Retorts fired in her mind, froze on her tongue. What did he think her? A selfish twit who’d grab the easy way out and run away?
But if he thought so, then... “You don’t recognize me?”
That eyebrow rose again. “I need to know someone to come to their rescue?”
“That’s not what I meant.” She knew he’d defend to the death anyone in need of his superior powers. He’d once made a career of it as a warrior. He’d clearly never stopped being one.
He just as clearly hadn’t recognized her.
Then he said, “Of course I recognized you. Just like the one who sent those goons did. You’re more recognizable than you evidently think you are, Princess Laylah.”

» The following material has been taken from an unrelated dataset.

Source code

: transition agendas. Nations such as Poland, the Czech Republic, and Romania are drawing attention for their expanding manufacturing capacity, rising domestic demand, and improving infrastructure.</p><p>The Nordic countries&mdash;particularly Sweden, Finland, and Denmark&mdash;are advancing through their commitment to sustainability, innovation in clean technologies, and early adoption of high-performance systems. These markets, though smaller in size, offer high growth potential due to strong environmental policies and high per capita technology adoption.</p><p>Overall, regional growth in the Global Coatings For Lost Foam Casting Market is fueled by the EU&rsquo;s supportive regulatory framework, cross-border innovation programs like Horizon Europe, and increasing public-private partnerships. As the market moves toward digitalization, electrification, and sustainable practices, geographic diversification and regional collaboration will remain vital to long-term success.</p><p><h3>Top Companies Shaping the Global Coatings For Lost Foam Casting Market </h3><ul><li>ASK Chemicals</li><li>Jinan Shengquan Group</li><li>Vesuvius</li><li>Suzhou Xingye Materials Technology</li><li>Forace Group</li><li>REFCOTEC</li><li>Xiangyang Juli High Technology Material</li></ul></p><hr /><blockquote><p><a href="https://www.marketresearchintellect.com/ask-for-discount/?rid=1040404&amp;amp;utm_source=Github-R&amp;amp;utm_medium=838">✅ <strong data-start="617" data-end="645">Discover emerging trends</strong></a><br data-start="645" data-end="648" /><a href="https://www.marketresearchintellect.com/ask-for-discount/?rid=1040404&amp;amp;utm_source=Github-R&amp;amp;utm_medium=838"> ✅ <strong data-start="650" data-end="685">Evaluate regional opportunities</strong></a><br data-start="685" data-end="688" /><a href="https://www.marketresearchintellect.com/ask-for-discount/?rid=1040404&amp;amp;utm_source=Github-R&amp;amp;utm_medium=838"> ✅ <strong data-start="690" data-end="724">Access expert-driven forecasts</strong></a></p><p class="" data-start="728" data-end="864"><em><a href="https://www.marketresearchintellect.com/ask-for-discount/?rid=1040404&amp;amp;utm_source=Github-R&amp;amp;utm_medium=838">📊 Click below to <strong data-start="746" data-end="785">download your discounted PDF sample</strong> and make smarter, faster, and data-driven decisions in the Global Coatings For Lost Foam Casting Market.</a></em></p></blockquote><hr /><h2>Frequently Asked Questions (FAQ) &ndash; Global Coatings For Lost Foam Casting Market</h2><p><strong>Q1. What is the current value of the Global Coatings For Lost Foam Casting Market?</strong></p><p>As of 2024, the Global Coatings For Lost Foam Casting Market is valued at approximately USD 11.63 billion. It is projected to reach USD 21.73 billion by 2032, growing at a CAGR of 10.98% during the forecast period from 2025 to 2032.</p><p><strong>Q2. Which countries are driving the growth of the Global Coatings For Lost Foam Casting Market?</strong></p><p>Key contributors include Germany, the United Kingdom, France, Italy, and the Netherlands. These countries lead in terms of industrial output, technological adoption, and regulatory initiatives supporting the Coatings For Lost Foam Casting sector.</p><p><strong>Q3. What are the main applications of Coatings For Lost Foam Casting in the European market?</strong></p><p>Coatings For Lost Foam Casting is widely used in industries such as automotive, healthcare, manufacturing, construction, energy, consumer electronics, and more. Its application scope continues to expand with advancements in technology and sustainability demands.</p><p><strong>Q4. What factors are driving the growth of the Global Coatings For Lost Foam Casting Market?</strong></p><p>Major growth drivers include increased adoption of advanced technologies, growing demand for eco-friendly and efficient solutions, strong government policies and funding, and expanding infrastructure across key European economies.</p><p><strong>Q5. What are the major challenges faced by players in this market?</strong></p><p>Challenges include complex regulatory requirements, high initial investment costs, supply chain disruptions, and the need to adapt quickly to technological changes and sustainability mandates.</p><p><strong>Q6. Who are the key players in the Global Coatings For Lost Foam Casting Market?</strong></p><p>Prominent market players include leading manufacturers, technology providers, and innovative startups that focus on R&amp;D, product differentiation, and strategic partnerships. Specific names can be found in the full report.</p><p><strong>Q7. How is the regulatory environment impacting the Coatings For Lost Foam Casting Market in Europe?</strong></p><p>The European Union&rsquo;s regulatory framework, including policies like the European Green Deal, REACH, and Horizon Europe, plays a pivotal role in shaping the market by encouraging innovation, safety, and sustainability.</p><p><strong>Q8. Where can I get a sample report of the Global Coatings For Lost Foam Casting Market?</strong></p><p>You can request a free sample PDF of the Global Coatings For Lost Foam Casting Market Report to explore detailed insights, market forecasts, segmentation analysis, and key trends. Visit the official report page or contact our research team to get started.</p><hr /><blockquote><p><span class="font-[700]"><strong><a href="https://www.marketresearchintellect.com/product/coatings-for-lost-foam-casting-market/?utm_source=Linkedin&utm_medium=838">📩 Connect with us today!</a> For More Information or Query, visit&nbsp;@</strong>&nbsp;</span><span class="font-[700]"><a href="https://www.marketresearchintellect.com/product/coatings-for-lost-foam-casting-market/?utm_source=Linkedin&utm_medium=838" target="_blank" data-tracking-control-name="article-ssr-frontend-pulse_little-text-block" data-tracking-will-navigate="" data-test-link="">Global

So he did recognize her. Which actually shouldn’t have been a sure thing. There’d been far...less of her when he’d last seen her, and she’d been wearing glasses back then, too. He’d always made her feel he’d never seen her, the way he’d look through her, like he had everyone else. Even now, nothing in his demeanor indicated that he knew her. The reticent Rashid she’d known had become impenetrable.
“I saw you many times around the city before tonight.”
Would this man stop surprising her? “Y-you did? Where?”
“I have offices in this building. You also frequent the restaurants I do.”
He had been the presence she’d felt!
Now that made sense. As did the fact that he hadn’t thought of acknowledging her until he’d been forced to, to save her life no less. She’d always known Rashid had been a far-fetched dream, but he’d become an impossible one after he’d turned from her closest cousins’ best friend to their mortal enemy.
“You clearly don’t recognize me,” he added.
“I’d as soon not recognize myself, Sheikh Rashid.”
Everything in him seemed to hit Pause. The wind, the whole world followed suit.
Okay. That had come out too...revealing. Another attack of what her mother called her “crassness affliction.” She’d thought she had it under control, but it seemed she couldn’t control her brash candor any more than her mother’s family could their crooked ways.
So be it. She’d never be able to give him anything of equal value to what he’d given her tonight, so she’d at least give him the truth. He could do with it as he wished.